DIRECTIONS
Copy the rows from the line holding "Which has a higher value, MANDRAL or NADAUTI?" through the end of the rows, both included, replacing "value" with "amount" and leaving everything else as is. Return only those lines, without the pictures.

• • •

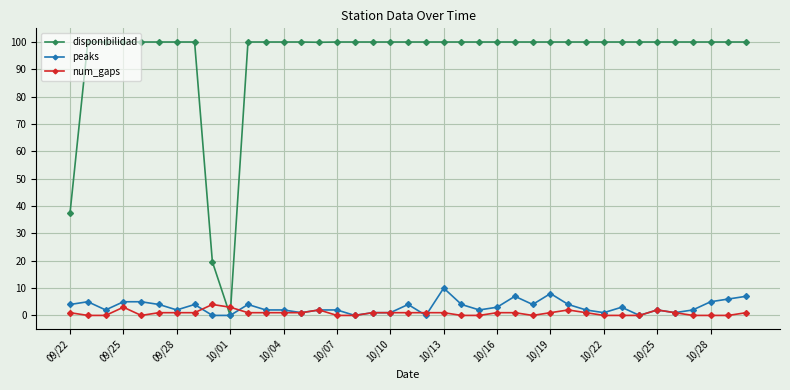

List the series in order of their peak value, highest first.

disponibilidad, peaks, num_gaps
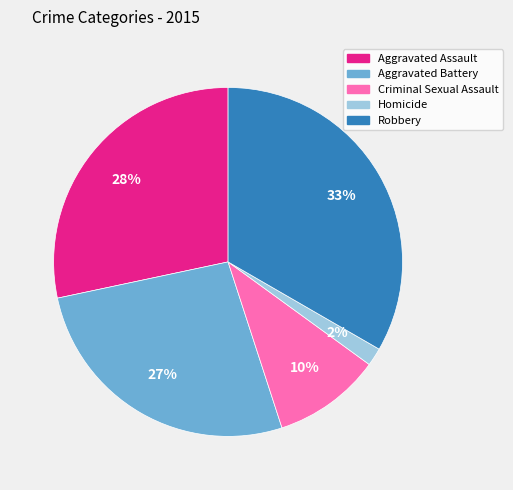

Is the sum of Aggravated Assault and Criminal Sexual Assault greater than half?

No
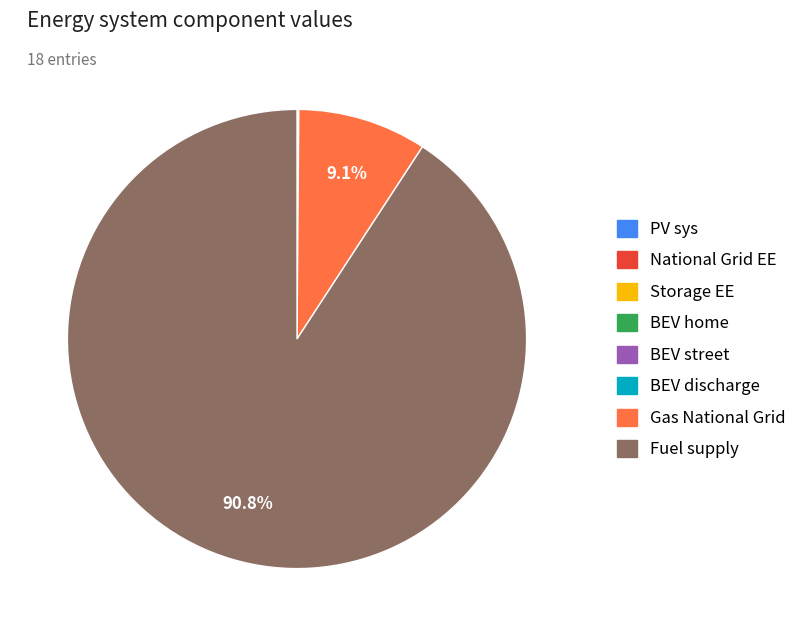

Which category has the biggest portion of the pie?

Fuel supply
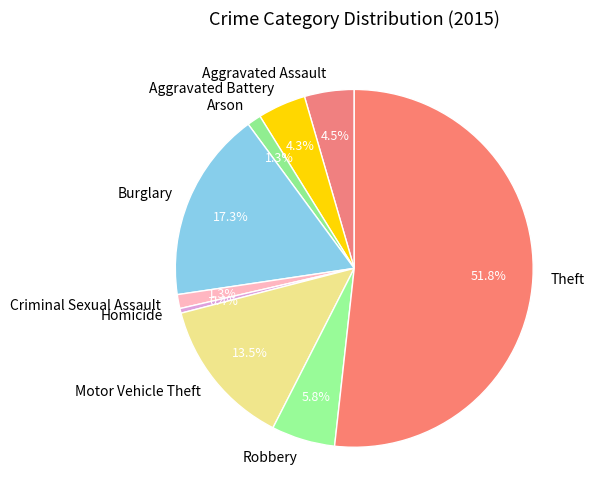

Is there any slice that represents more than half of the pie?

Yes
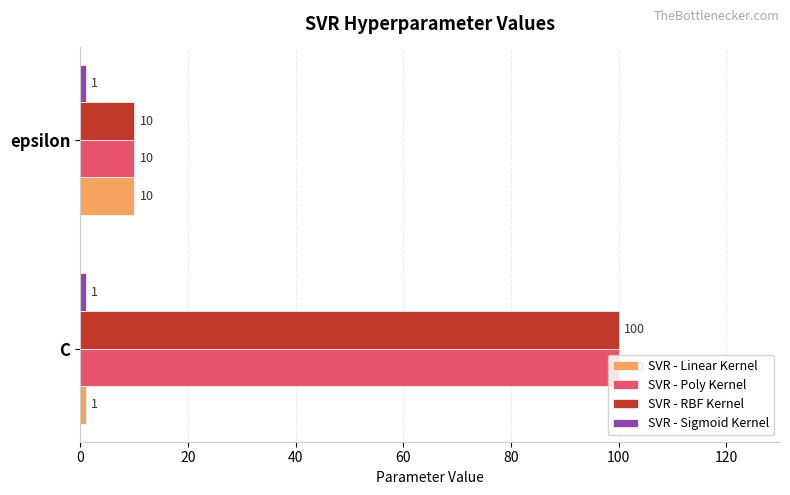

Is it true that SVR - Linear Kernel equals 10 at epsilon?

True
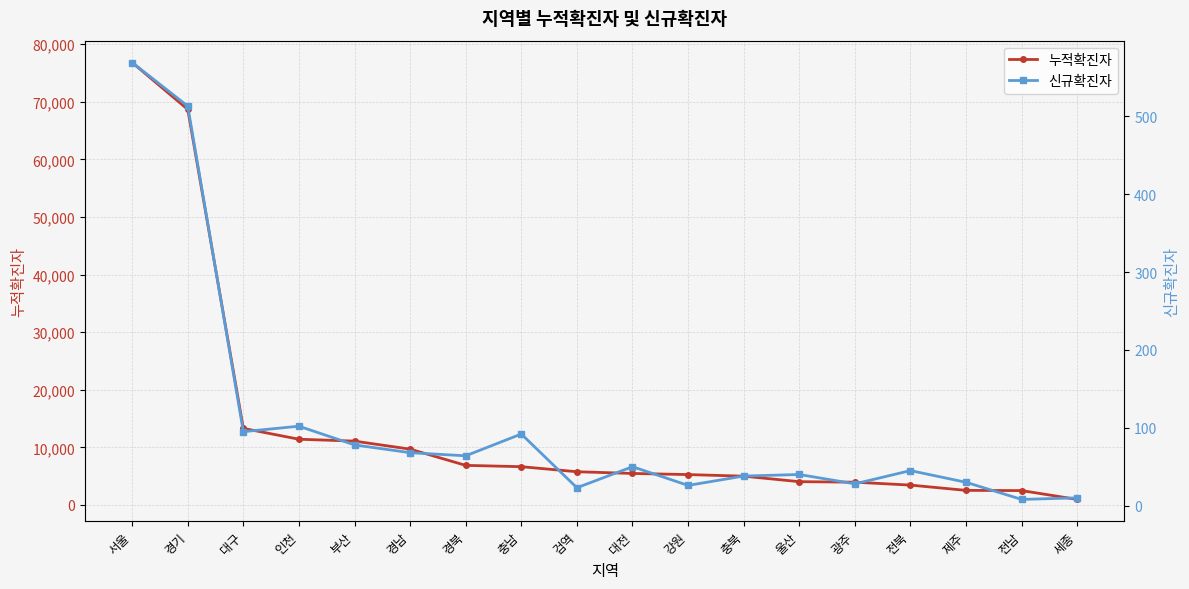

Reading right to left, list all the values displayed in this chart.

누적확진자: 세종=954	전남=2487	제주=2524	전북=3441	광주=3948	울산=4037	충북=4991	강원=5268	대전=5463	검역=5761	충남=6639	경북=6866	경남=9683	부산=11077	인천=11406	대구=13287	경기=68671	서울=76814
신규확진자: 세종=10	전남=8	제주=30	전북=45	광주=28	울산=40	충북=38	강원=26	대전=50	검역=23	충남=92	경북=64	경남=68	부산=78	인천=102	대구=95	경기=513	서울=569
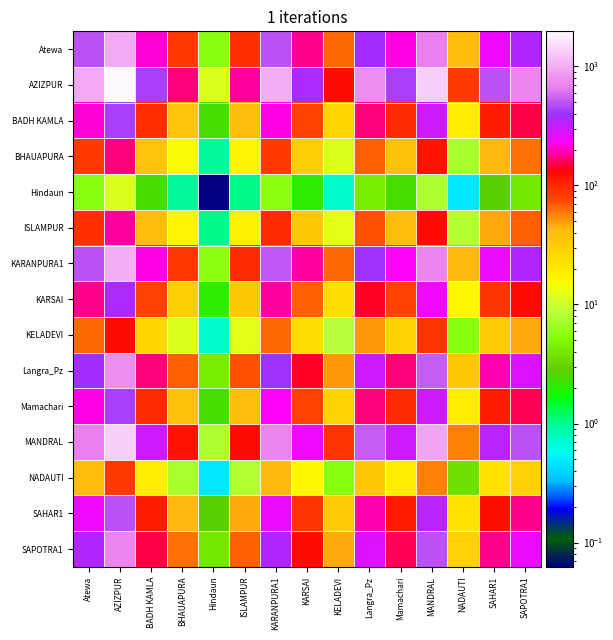

Which has a higher value, MANDRAL or NADAUTI?

MANDRAL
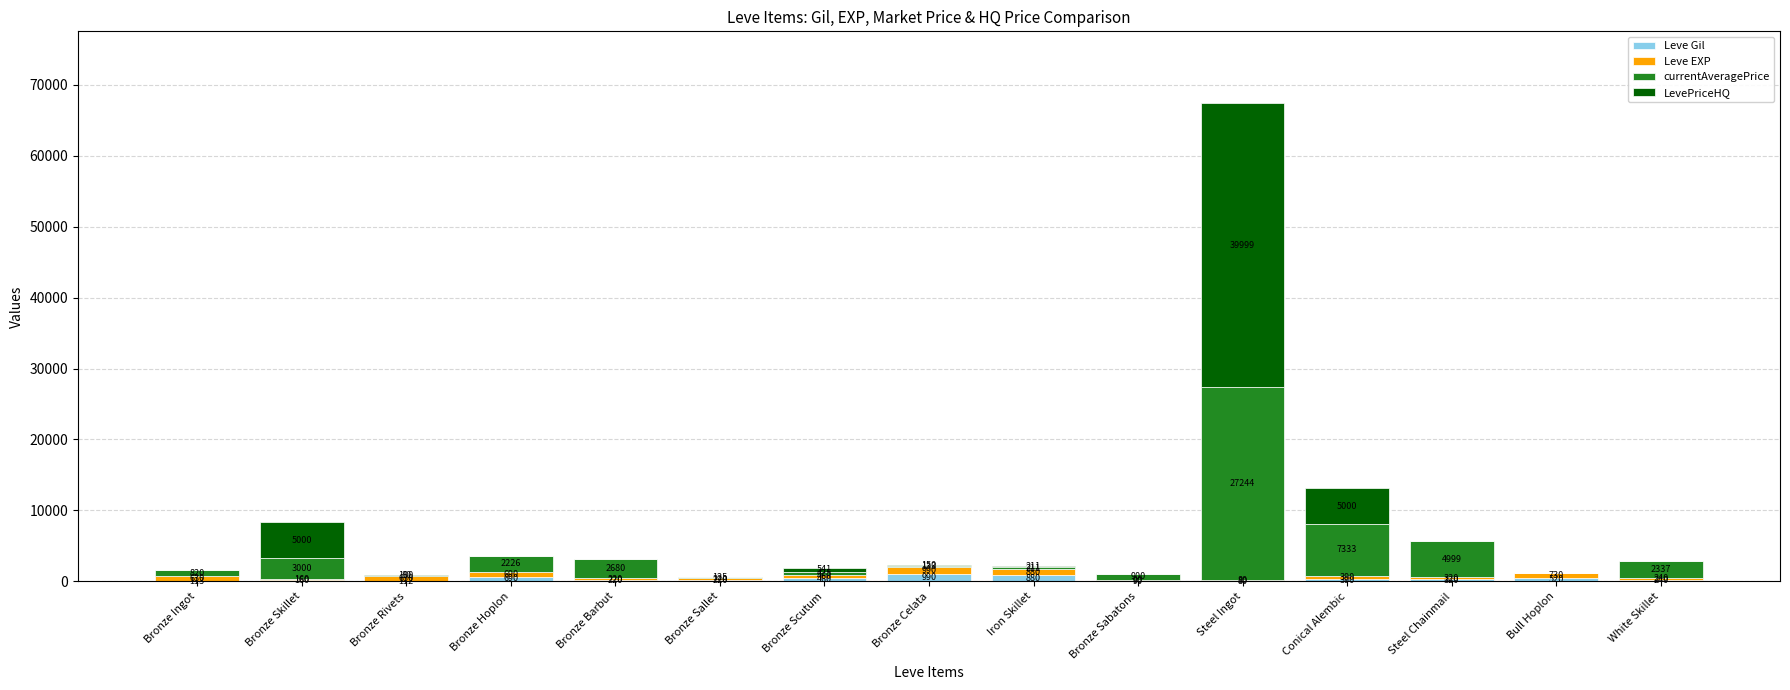

What is the total value across all series at Bronze Scutum?

1886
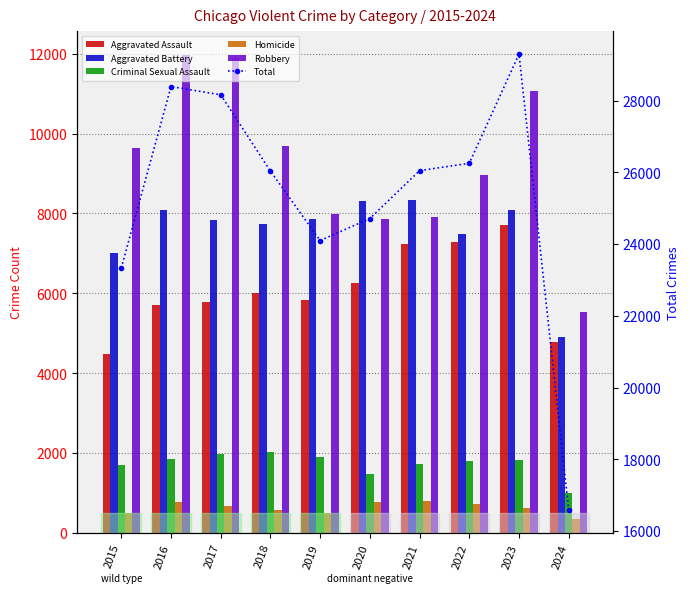

List the labels in order of Homicide value, smallest first.

2024, 2015, 2019, 2018, 2023, 2017, 2022, 2016, 2020, 2021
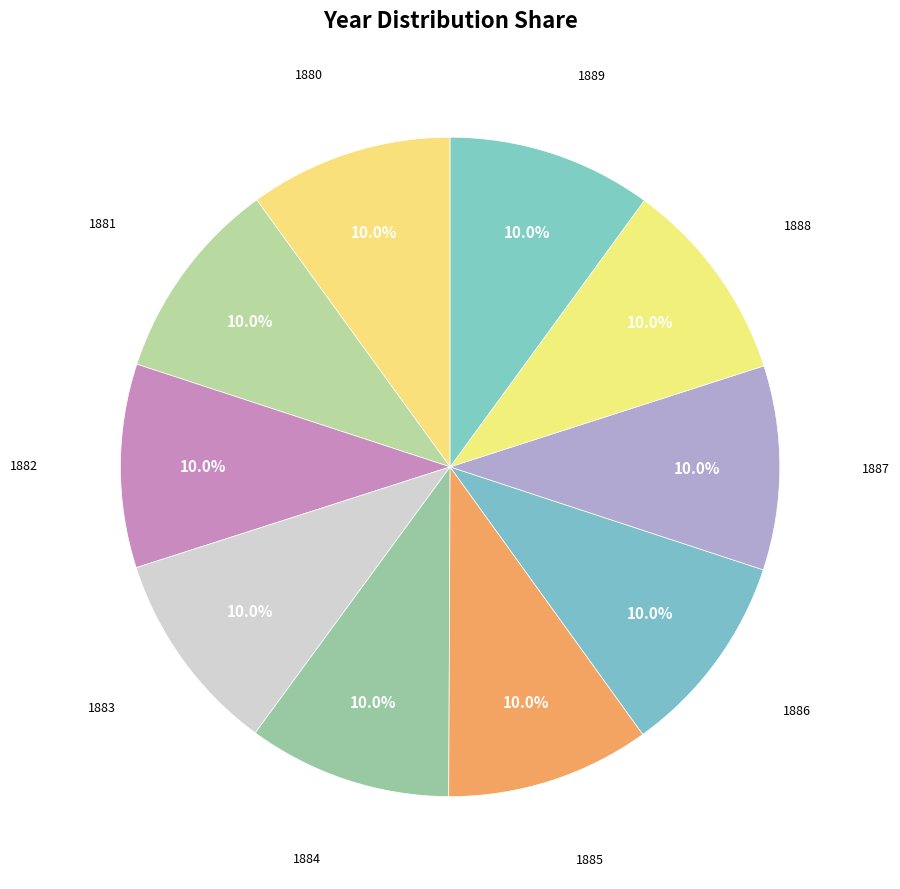

Which slice is the largest?

1889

• • •

ANSWER FOR THE TASK
Which has a higher amount, MANDRAL or NADAUTI?

MANDRAL

What is the total amount across all series at Bronze Scutum?

1886

List the labels in order of Homicide amount, smallest first.

2024, 2015, 2019, 2018, 2023, 2017, 2022, 2016, 2020, 2021

Which slice is the largest?

1889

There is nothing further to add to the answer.